La invocación del Nombre practicada de manera correcta compromete a toda la persona más profundamente en el trabajo que le es designado, haciéndolo más eficiente en sus acciones, no alejándolos de los otros, sino uniéndolos a ellos; haciéndolo más sensible a sus temores y ansias, de un modo mayor que antes.

La Oración de Jesús transforma a cada persona en “un hombre para los otros”, un instrumento viviente de la Paz de Dios, un centro dinámico de reconciliación.


 
[1] The Orthodox Church, Londra 1935.

[2] Trattati mistici, trad. Wensinck, pp. 211-212.

[3] Triadi in difesa dei Santi esicasti, 1, III, 21.

[4] La via di un pellegrino, pp. 31-2, 41.

[5] La Chiesa ortodossa, p. 171.

[6] La via di un pellegrino, pp. 17, 18.

[7] Sobre atención y santidad, 7, 41, 196; cf. Palmer, Sherrard y Ware, La Filocalia, vol. I (Londra 1979), pp. 163, 169, 197.

[8] La preghiera di Gesù, Blackfriars XXIII (1942), p. 76.

[9] Tito Cliander, The Way of the Ascetics.

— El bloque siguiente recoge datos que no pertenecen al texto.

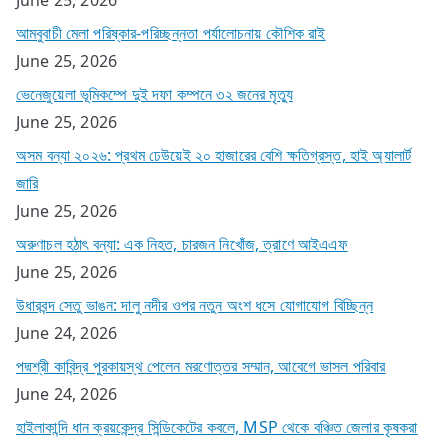
আমবুবাচী মেলা পরিষ্কার-পরিচ্ছন্নতা পর্যালোচনায় কৌশিক রাই
June 25, 2026
ভেনেজুয়েলা ভূমিকম্পে দুই দফা কম্পনে ৩২ জনের মৃত্যু
June 25, 2026
অসম বন্যা ২০২৬: প্রথম ঢেউয়েই ২০ হাজারের বেশি ক্ষতিগ্রস্ত, হাই অ্যালার্ট
জারি
June 25, 2026
অরুণাচল হঠাৎ বন্যা: এক নিহত, চারজন নিখোঁজ, ত্রাণে আইএএফ
June 25, 2026
উধারবন্দ সেতু ভাঙন: দালু নদীর ওপর নতুন অংশ ধসে যোগাযোগ বিচ্ছিন্ন
June 24, 2026
পদ্মশ্রী কাবিন্দ্র পুরকায়স্থ পেলেন মরণোত্তর সম্মান, আবেগে ভাসল পরিবার
June 24, 2026
হাইলাকান্দি ধান ক্রয়কেন্দ্র সিন্ডিকেটের কবলে, MSP থেকে বঞ্চিত জেলার কৃষকরা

[10] Durante la toma de hábito de un monje, tanto en la tradición griega como en la rusa, se usa dar al monje un Rosario (komvoschoinion). En la práctica rusa el Abad dice las siguientes palabras, mientras se lo entrega: “Toma, hermano, la espada del Espíritu, que es  la Palabra de Dios, para la oración continua de Jesús. Porque debes tener siempre el Nombre del Señor Jesús en la mente, en el corazón, sobre los labios, diciendo siempre: ‘Señor Jesucristo, Hijo de Dios, ten piedad de mí, pecador’.” Se nota la usual distinción entre los tres niveles de la oración: labios, mente y corazón.